Print, character for character, the lines of the records that begin at the line containing "scientific name: Anas platyrhynchos" and stop after the line containing "common name: Common blackbird".

══════════════════════════════

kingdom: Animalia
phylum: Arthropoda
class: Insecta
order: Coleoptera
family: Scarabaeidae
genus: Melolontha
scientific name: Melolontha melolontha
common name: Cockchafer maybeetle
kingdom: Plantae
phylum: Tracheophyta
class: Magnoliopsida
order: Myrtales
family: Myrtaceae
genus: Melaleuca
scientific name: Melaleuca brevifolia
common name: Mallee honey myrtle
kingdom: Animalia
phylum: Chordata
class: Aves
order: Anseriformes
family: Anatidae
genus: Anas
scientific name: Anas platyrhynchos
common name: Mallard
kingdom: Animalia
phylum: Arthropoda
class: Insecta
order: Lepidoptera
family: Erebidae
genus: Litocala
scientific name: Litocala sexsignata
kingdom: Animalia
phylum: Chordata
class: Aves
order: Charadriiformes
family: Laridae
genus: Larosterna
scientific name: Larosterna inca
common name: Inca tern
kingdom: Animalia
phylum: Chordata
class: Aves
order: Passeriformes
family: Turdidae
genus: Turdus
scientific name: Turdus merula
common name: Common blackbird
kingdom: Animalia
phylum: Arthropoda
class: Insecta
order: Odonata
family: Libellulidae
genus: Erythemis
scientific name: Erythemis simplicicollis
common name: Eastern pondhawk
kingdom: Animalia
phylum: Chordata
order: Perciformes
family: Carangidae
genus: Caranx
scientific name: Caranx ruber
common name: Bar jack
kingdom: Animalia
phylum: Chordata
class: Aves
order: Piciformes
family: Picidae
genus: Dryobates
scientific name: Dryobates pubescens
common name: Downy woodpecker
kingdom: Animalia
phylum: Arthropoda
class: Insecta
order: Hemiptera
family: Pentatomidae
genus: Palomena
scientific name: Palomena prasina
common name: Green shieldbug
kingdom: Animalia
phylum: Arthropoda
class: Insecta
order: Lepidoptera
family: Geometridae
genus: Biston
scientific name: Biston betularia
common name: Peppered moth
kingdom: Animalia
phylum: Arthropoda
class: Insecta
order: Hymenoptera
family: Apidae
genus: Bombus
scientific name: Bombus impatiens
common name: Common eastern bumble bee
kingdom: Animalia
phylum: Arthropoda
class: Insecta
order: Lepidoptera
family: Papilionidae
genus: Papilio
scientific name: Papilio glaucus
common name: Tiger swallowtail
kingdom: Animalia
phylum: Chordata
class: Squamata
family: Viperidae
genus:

══════════════════════════════

-- Reply to the exercise --
scientific name: Anas platyrhynchos
common name: Mallard
kingdom: Animalia
phylum: Arthropoda
class: Insecta
order: Lepidoptera
family: Erebidae
genus: Litocala
scientific name: Litocala sexsignata
kingdom: Animalia
phylum: Chordata
class: Aves
order: Charadriiformes
family: Laridae
genus: Larosterna
scientific name: Larosterna inca
common name: Inca tern
kingdom: Animalia
phylum: Chordata
class: Aves
order: Passeriformes
family: Turdidae
genus: Turdus
scientific name: Turdus merula
common name: Common blackbird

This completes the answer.